Discovery abuse – how to minimize disputes and fight back in a professional manner:

  • Talk – pick up the phone – better yet speak face to face; avoid long email wars
  • Scrutinize – look at your request, spot obviously objectionable aspects, and make them unobjectionable before serving the request.
  • Don’t use boilerplate responses/objections – look at federal rules and cases on boilerplate, because Florida regularly follows federal on this and the Sixth Circuit Judges are receptive to following that case law
  • Don’t object if your client has no responsive items
  • The judge wants to see that:
    • The request was appropriately tailored
    • Objections are specific and appropriate
    • You’ve made efforts (phone, email, letter) to resolve the issue without involving the court
    • Judges don’t like to make lawyers pay money as a sanction (e.g., those lawyers may run for judge), so consider asking for non-monetary sanctions. E.g.:
      • Lawyer has to sign an affidavit that he has read and understands applicable cases and rules
      • Lawyer has to make a CLE video about what constitutes deposition misconduct
      • Judges believe it is important that parties provide full and fair discovery. See Bainter v. League of Women Voters of Florida, 150 So. 3d 1115 (Fla. 2014)

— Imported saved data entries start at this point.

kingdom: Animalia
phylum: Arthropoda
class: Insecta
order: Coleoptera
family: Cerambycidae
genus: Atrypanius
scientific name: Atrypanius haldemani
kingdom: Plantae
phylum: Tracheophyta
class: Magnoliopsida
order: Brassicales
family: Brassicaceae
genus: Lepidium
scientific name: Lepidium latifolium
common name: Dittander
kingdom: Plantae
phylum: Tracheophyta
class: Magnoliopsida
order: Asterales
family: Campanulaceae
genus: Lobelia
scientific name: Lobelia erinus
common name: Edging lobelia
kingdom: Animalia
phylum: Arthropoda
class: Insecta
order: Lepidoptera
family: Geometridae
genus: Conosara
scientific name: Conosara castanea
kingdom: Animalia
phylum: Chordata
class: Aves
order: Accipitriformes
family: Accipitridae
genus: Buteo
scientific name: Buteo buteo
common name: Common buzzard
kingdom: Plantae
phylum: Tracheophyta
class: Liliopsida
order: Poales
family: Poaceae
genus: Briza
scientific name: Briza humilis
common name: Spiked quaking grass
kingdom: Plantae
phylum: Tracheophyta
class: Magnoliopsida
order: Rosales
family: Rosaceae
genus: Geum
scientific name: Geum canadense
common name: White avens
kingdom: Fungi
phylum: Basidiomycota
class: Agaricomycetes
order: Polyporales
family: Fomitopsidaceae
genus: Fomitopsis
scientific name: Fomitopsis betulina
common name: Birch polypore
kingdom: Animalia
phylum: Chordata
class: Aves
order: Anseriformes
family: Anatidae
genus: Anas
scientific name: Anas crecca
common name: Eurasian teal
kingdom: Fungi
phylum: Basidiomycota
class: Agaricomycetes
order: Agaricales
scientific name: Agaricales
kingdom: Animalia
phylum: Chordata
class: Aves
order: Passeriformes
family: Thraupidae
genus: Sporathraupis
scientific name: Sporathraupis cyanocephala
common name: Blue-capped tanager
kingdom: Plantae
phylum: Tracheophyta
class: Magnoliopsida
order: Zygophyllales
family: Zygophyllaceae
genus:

  • Judges are often disgusted with attorneys who characterize everything in terms of an adversary’s conduct being frivolous or designed for delay
  • Some judges will often sober up a lawyer making such a presentation with a statement like, “These are very serious allegations; do you suggest that I contact The Florida Bar
  • about this situation?”
  • You likely won’t win a 57.105 motion or motion for sanctions and fees the first or second time you address a problem with a court. You will probably need a small stack of
  • orders showing you really tried to be reasonable before you can get sanctions or fees.

Revisions to Florida’s Oath of Attorney:

  • In 2011, the Florida Supreme Court amended the Oath of Attorney to include new language emphasizing the importance of respectful and civil conduct in the practice of law. At the conclusion of the seminar, Judge Campbell administered the Oath to all participants. The new language within the Oath reads:
    • To opposing parties and their counsel, I pledge fairness, integrity, and civility, not only in Court, but also in all written and oral communications.

Original published in Paraclete, Issue May 2015.